Lindy Fishburne started Breakout in a somewhat unusual place: inside the Thiel Foundation, running a grant programme called Breakout Labs that handed speculative cheques to scientist-entrepreneurs working on problems too radical for traditional venture capital and too commercially oriented for academic funding. That was 2011.

By 2016 it was obvious that some of these companies needed more than grants. In 2017, Fishburne and her colleague Julia Moore closed a $60 million venture fund. In 2021 they raised $112.5 million. On Tuesday, the firm announced the close of Fund III at $114 million, its largest to date.

Breakout Ventures describes Fund III as AI-focused, which in 2026 is not exactly a differentiating claim. What it means in practice is narrower and more interesting: the firm believes that the most valuable AI opportunities in biology are not chatbots or administrative tools but systems that can genuinely accelerate how science turns into medicine. Drug discovery. Diagnostics. Neurotechnology. Materials. The convergence of computation and the lab bench.

The fund brings the firm’s total assets under management to more than $230 million across three vehicles. Fishburne and Moore remain managing partners. The team has expanded to include Dana Watt, a diagnostics founder and partner; Nima Ronaghi, an organic chemist who joined as partner to focus on the scientist-to-founder transition; along with an operational team including CFO James Chan, general counsel Ziv Yoash, and director of platform Susanna Harris.

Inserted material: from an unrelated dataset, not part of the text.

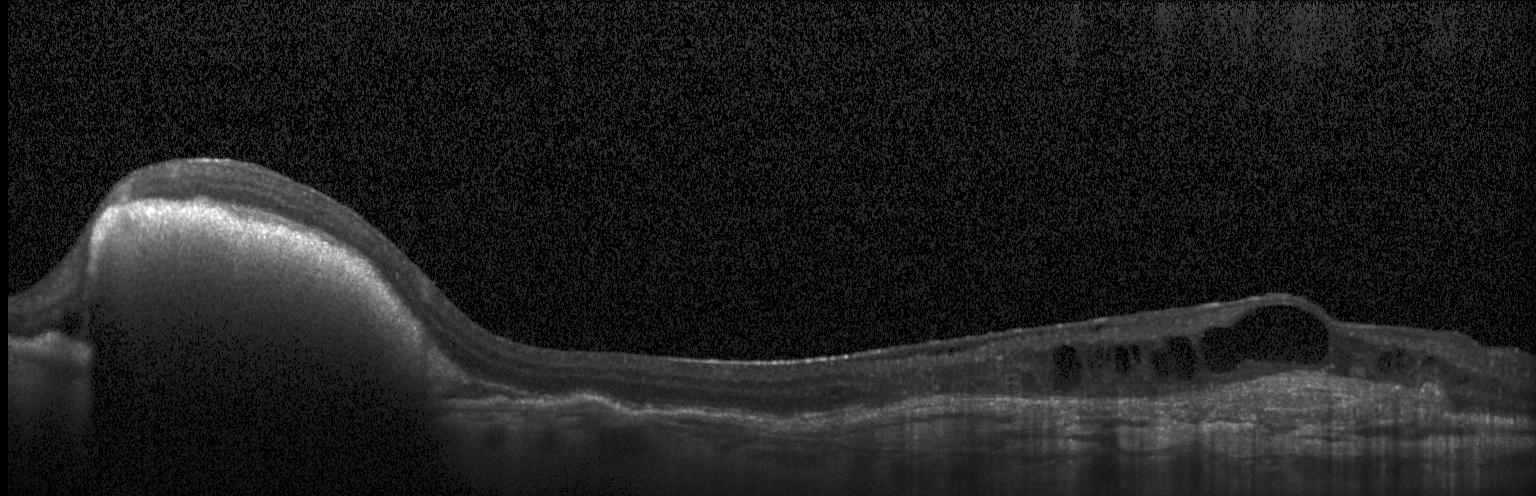

OCT scan showing choroidal neovascularization (CNV).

The portfolio that Breakout has assembled across its earlier funds gives some indication of what it means by the intersection of biology and technology. Noetik, one of its more recent bets, is an AI-native biotech using self-supervised machine learning on spatial multimodal data from human tumours to discover cancer immunotherapies; it raised a $40 million Series A in 2024 led by Polaris Partners with participation from Khosla Ventures.

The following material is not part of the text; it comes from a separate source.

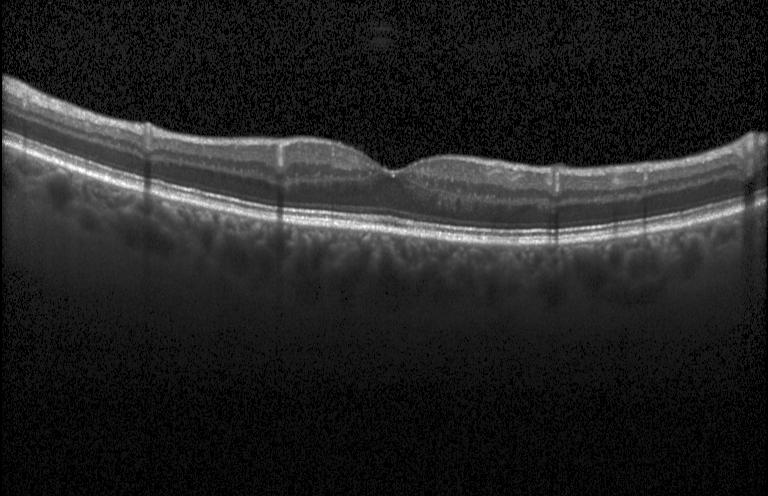
Finding: no CNV, DME, or drusen.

Phantom Neuro, another portfolio company, uses neural signal processing to give prosthetic limb users intuitive control; it raised a $19 million Series A in 2025 led by Ottobock, the German prosthetics giant. ZymoChem, backed by Breakout and led by the firm in a $21 million Series A in 2024, is using enzymes to manufacture bio-based chemicals cost-competitively with petroleum. A portfolio exit also arrived in 2025: Surf Bio was acquired by Halozyme for $400 million.

What unites those companies is not a therapeutic area or a technology modality. It is a founder profile: scientists who think like engineers, who build fast, and who are working on problems where the commercial moat is the science itself. Fishburne has been consistent on this for fifteen years. 

The conviction looks better-timed than it once did. The argument that AI would reshape biology moved from fringe thesis to mainstream assumption sometime around 2022 and has only accelerated since. AlphaFold changed what protein structure prediction looks like. Foundation models are being trained on genomics, proteomics, and spatial omics data. A new generation of companies, many of them Breakout’s portfolio, is building at that frontier with tools that did not exist a decade ago and that are compressing timelines in ways the industry is still absorbing.

Fund III will deploy capital at pre-seed through Series A stage, continuing the firm’s historical pattern of writing the first institutional cheque into science-driven companies, then following on as they scale. T

he sectors remain consistent with prior funds: biotech and life sciences, healthcare and digital health, robotics and automation, and what the firm describes as developer tools and infrastructure, the enabling layer of computation that the rest of the portfolio depends on.

For a firm that began as a grant programme for ideas too speculative to attract investment, $114 million represents a very particular kind of vindication. The science Breakout backed in 2011 and 2012 looked radical then. Most of it looks inevitable now.